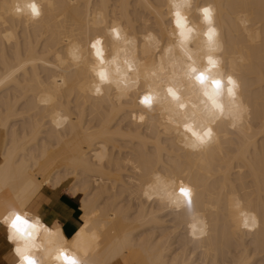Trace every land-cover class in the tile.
I'll list each match as a JSON object with an SVG mask.
<instances>
[{
	"label": "bare ground",
	"instance_id": "bare-ground-1",
	"mask_svg": "<svg viewBox=\"0 0 264 264\" xmlns=\"http://www.w3.org/2000/svg\"><path fill=\"white\" fill-rule=\"evenodd\" d=\"M27 2L0 0V215L66 186L82 223L41 239L85 264H264V0Z\"/></svg>",
	"mask_w": 264,
	"mask_h": 264
},
{
	"label": "clouds",
	"instance_id": "clouds-1",
	"mask_svg": "<svg viewBox=\"0 0 264 264\" xmlns=\"http://www.w3.org/2000/svg\"><path fill=\"white\" fill-rule=\"evenodd\" d=\"M33 6L38 11V5L35 0H28L25 5V7L32 14L33 18H35L39 14H33ZM16 11L19 12L21 9L18 7ZM99 43L100 41L98 39L95 44H93V47L95 48ZM98 51L99 49L97 48L96 54ZM97 92H99V88L97 89ZM205 93H207L206 96H208L214 106L213 100L216 101L215 95H210L208 92ZM142 118L143 117H141V119ZM63 120L66 122L68 117H64ZM56 126L60 127L61 124L57 123ZM209 130H205L200 134L197 133L203 138L204 142H206L211 136L205 135V133ZM53 224H56V222L54 221ZM0 225H4L7 229L8 240L13 244V253L17 257L16 264H85L81 254L69 250L66 246L57 247L46 239L42 240L41 237L49 236L53 229L52 227H48L39 215L29 211L26 205L23 208L9 207L3 215H0ZM247 226L248 225H245V227ZM255 226L256 222L254 221L253 227ZM190 228L192 229L190 234L194 237L206 234L203 227L199 229L197 234V225L195 223L191 224ZM61 235L64 237L65 241H70L65 238L62 231ZM84 255L86 256V253H84Z\"/></svg>",
	"mask_w": 264,
	"mask_h": 264
},
{
	"label": "crops",
	"instance_id": "crops-1",
	"mask_svg": "<svg viewBox=\"0 0 264 264\" xmlns=\"http://www.w3.org/2000/svg\"><path fill=\"white\" fill-rule=\"evenodd\" d=\"M80 195L71 194L64 187H43L31 206V209L42 216L47 223H59L66 236H72L80 227ZM36 205V206H35ZM35 207V208H34ZM9 248L4 242L0 226V264H11L8 257Z\"/></svg>",
	"mask_w": 264,
	"mask_h": 264
},
{
	"label": "snow or ice",
	"instance_id": "snow-or-ice-1",
	"mask_svg": "<svg viewBox=\"0 0 264 264\" xmlns=\"http://www.w3.org/2000/svg\"><path fill=\"white\" fill-rule=\"evenodd\" d=\"M202 11H203V13H204V17H205V19H206V20L209 19V18H210V9H209V8H204ZM33 14H34V15H38V14H39L38 11H37V9H36L34 6H33ZM176 15H177V21H176L177 25H178L179 27L183 28V18L180 16V13H179V12H177ZM181 35L183 36L184 33L181 32ZM207 35H208V37H209V40H211L212 35H213V30H212V29H209V32L207 33ZM97 55H98V56L100 55L99 51L97 52ZM214 63H215V61L212 60L211 57H209V64H214ZM191 72H192V73H196V69H194V68L191 69ZM100 77H101V79H105V75H104L103 72L100 73ZM195 79H196L197 81H199L201 84H203L204 81L207 79V77L205 76V74H204L203 72H199L198 74L195 75ZM228 82H229V84H232V83H233V81H232L231 78H229V81H228ZM212 84H213L217 89L220 87V81H219V80H215V79L212 80ZM228 92H229L230 95L233 94V90H232L231 87L228 89ZM167 93H168V95L171 96L174 100H179V96H178V94H177V91L174 90L172 87H169V88L167 89ZM205 95H207V93H205ZM141 102L144 103V104H151V103H152V97L146 95V96H144V97L142 98V101H141ZM213 104H214V106H215L216 108H221V105L218 104L215 100H213ZM179 107H180V108H184L185 105H184L183 103H181V104H179ZM142 119H143V118H142ZM185 127H188L189 130H191V128H190L189 125H185ZM192 134H193V136H196V137H197V140H198V141H200L201 143L204 142V141H203V138L200 137L197 133L193 132ZM205 135H206V136L211 135V130H209L208 132H206ZM180 192H181L182 195H184L185 197H190V190H189V189L182 187V188L180 189ZM189 202H190V201H189Z\"/></svg>",
	"mask_w": 264,
	"mask_h": 264
},
{
	"label": "rangeland",
	"instance_id": "rangeland-1",
	"mask_svg": "<svg viewBox=\"0 0 264 264\" xmlns=\"http://www.w3.org/2000/svg\"><path fill=\"white\" fill-rule=\"evenodd\" d=\"M64 188H66V186H63Z\"/></svg>",
	"mask_w": 264,
	"mask_h": 264
}]
</instances>
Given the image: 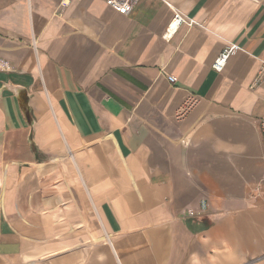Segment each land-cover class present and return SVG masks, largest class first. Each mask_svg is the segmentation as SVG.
Returning <instances> with one entry per match:
<instances>
[{
    "label": "crops",
    "instance_id": "1",
    "mask_svg": "<svg viewBox=\"0 0 264 264\" xmlns=\"http://www.w3.org/2000/svg\"><path fill=\"white\" fill-rule=\"evenodd\" d=\"M262 70L264 0H0V264H264Z\"/></svg>",
    "mask_w": 264,
    "mask_h": 264
},
{
    "label": "built area",
    "instance_id": "2",
    "mask_svg": "<svg viewBox=\"0 0 264 264\" xmlns=\"http://www.w3.org/2000/svg\"><path fill=\"white\" fill-rule=\"evenodd\" d=\"M138 1L139 0H106V3L110 7H112L114 10H116L118 13L127 14L131 11L133 6ZM173 10H174V17L171 20V22L169 23L166 31L163 34V37L166 40L172 39V37L178 31V29L181 27V25L186 24L189 26H193V25L197 24L195 19L187 17L186 15H184L180 11L176 10L175 8H173ZM240 49H241V47L237 43H229L226 46V48L215 59V61L213 63V68L218 72L223 71L227 65L229 58L232 55H234L237 51H239ZM263 74H264V70H262L261 75H263ZM168 80L171 83H174L176 81V78L172 75H168ZM258 126H259V131H260L262 141L264 143V119L259 120ZM190 214L195 215L197 213L195 211H191Z\"/></svg>",
    "mask_w": 264,
    "mask_h": 264
}]
</instances>
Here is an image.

* * *

Count the lines in the records above that contain the string "with", matching case exactly. Give only the number.

2